__YOUR INSTRUCTIONS__. Please rewrite the data from its first line through the line with "B.Essling@kreis-lippe.de", changing "Promocje" to "Oferty" and keeping everything else unchanged. Leave the pictures out of your answer.

__DATASET CONTENT__.
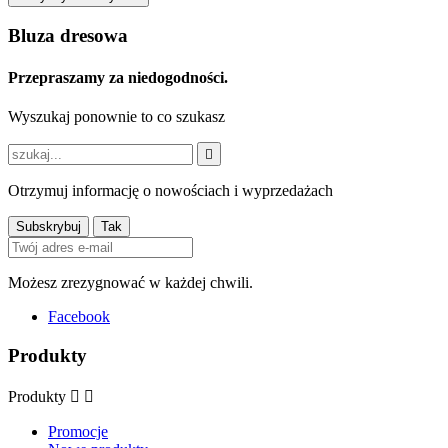
Bluza dresowa
Przepraszamy za niedogodności.
Wyszukaj ponownie to co szukasz

Otrzymuj informację o nowościach i wyprzedażach
Możesz zrezygnować w każdej chwili.
Facebook
Produkty
Produkty


Promocje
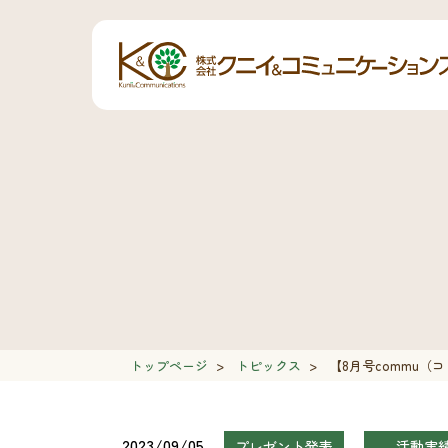
トップページ
>
トピックス
>
【8月号commu（
2023/09/05
プレゼント発表
活動実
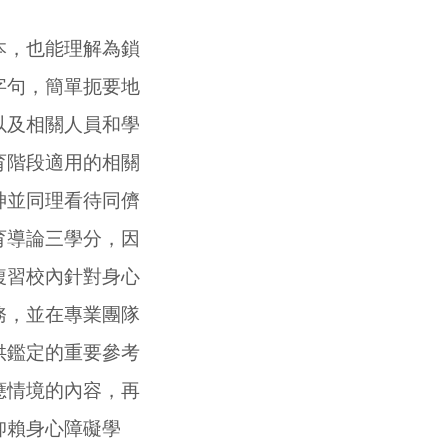
本，
也能理解為鎖
字句，簡單扼要地
以及相關人員和學
育階段適用的相關
神並同理看待同儕
育導論三學分，因
複習校內針對身心
務，並在專業團隊
供鑑定的重要參考
應情境的內容，再
仰賴身心障礙學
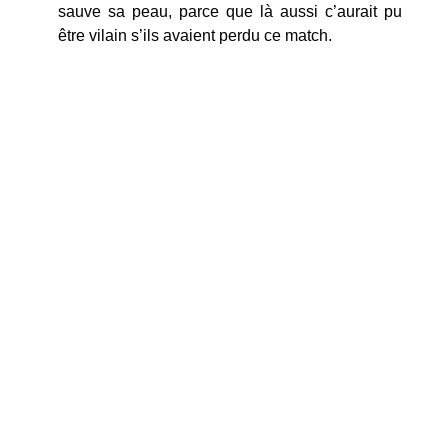
sauve sa peau, parce que là aussi c’aurait pu
être vilain s’ils avaient perdu ce match.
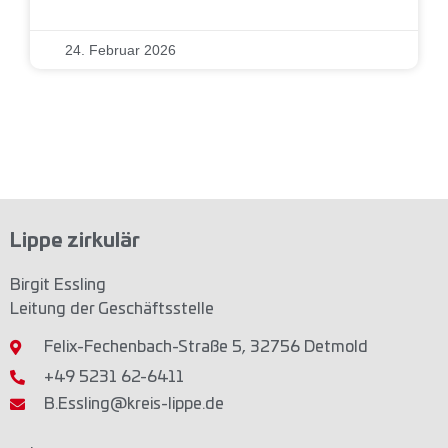
24. Februar 2026
Lippe zirkulär
Birgit Essling
Leitung der Geschäftsstelle
Felix-Fechenbach-Straße 5, 32756 Detmold
+49 5231 62-6411
B.Essling@kreis-lippe.de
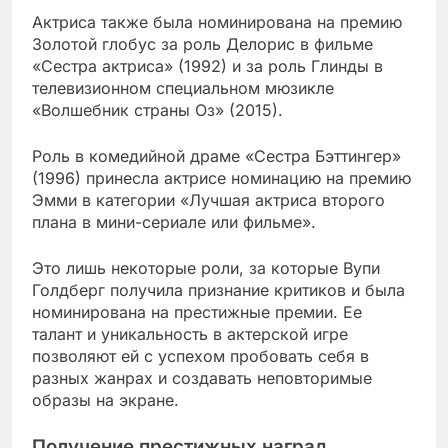
Актриса также была номинирована на премию
Золотой глобус за роль Делорис в фильме
«Сестра актриса» (1992) и за роль Глинды в
телевизионном специальном мюзикле
«Волшебник страны Оз» (2015).
Роль в комедийной драме «Сестра Бэттингер»
(1996) принесла актрисе номинацию на премию
Эмми в категории «Лучшая актриса второго
плана в мини-сериале или фильме».
Это лишь некоторые роли, за которые Вупи
Голдберг получила признание критиков и была
номинирована на престижные премии. Ее
талант и уникальность в актерской игре
позволяют ей с успехом пробовать себя в
разных жанрах и создавать неповторимые
образы на экране.
Получение престижных наград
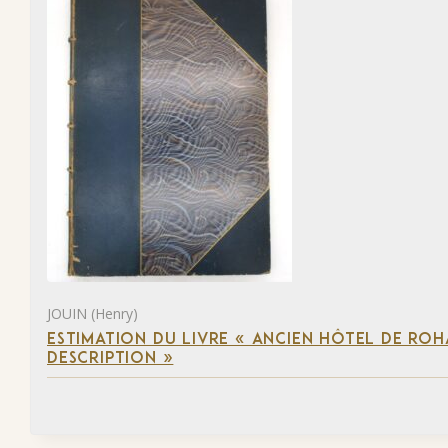
JOUIN (Henry)
ESTIMATION DU LIVRE « ANCIEN HÔTEL DE ROHA
DESCRIPTION »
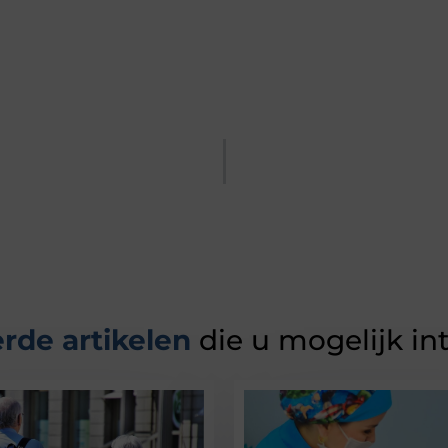
rde artikelen
die u mogelijk in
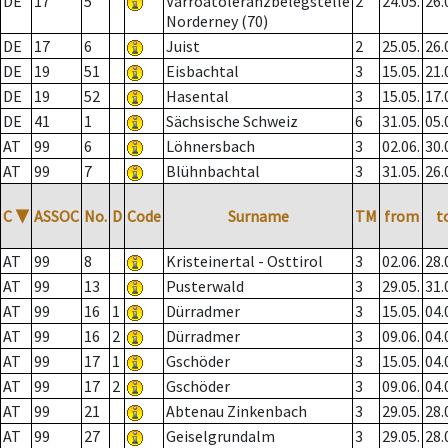
DE
17
5
Varroatoleranzbelegstelle
2
24.05.
26.
Norderney (70)
DE
17
6
Juist
2
25.05.
26.
DE
19
51
Eisbachtal
3
15.05.
21.
DE
19
52
Hasental
3
15.05.
17.
DE
41
1
Sächsische Schweiz
6
31.05.
05.
AT
99
6
Löhnersbach
3
02.06.
30.
AT
99
7
Blühnbachtal
3
31.05.
26.
C
▼
ASSOC
No.
D
Code
Surname
TM
from
t
AT
99
8
Kristeinertal - Osttirol
3
02.06.
28.
AT
99
13
Pusterwald
3
29.05.
31.
AT
99
16
1
Dürradmer
3
15.05.
04.
AT
99
16
2
Dürradmer
3
09.06.
04.
AT
99
17
1
Gschöder
3
15.05.
04.
AT
99
17
2
Gschöder
3
09.06.
04.
AT
99
21
Abtenau Zinkenbach
3
29.05.
28.
AT
99
27
Geiselgrundalm
3
29.05.
28.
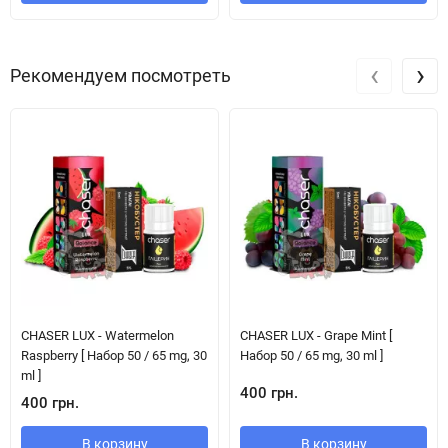
‹
›
Рекомендуем посмотреть
CHASER LUX - Watermelon
CHASER LUX - Grape Mint [
Raspberry [ Набор 50 / 65 mg, 30
Набор 50 / 65 mg, 30 ml ]
ml ]
400 грн.
400 грн.
В корзину
В корзину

__ANSWER BOX__.
Bluza dresowa
Przepraszamy za niedogodności.
Wyszukaj ponownie to co szukasz

Otrzymuj informację o nowościach i wyprzedażach
Możesz zrezygnować w każdej chwili.
Facebook
Produkty
Produkty


Oferty
トップページ
>
トピックス
>
【8月号commu（
2023/09/05
プレゼント発表
活動実
本，
也能理解為鎖
字句，簡單扼要地
以及相關人員和學
育階段適用的相關
神並同理看待同儕
育導論三學分，因
複習校內針對身心
務，並在專業團隊
供鑑定的重要參考
應情境的內容，再
仰賴身心障礙學
sauve sa peau, parce que là aussi c’aurait pu
être vilain s’ils avaient perdu ce match.
24. Februar 2026
Lippe zirkulär
Birgit Essling
Leitung der Geschäftsstelle
Felix-Fechenbach-Straße 5, 32756 Detmold
+49 5231 62-6411
B.Essling@kreis-lippe.de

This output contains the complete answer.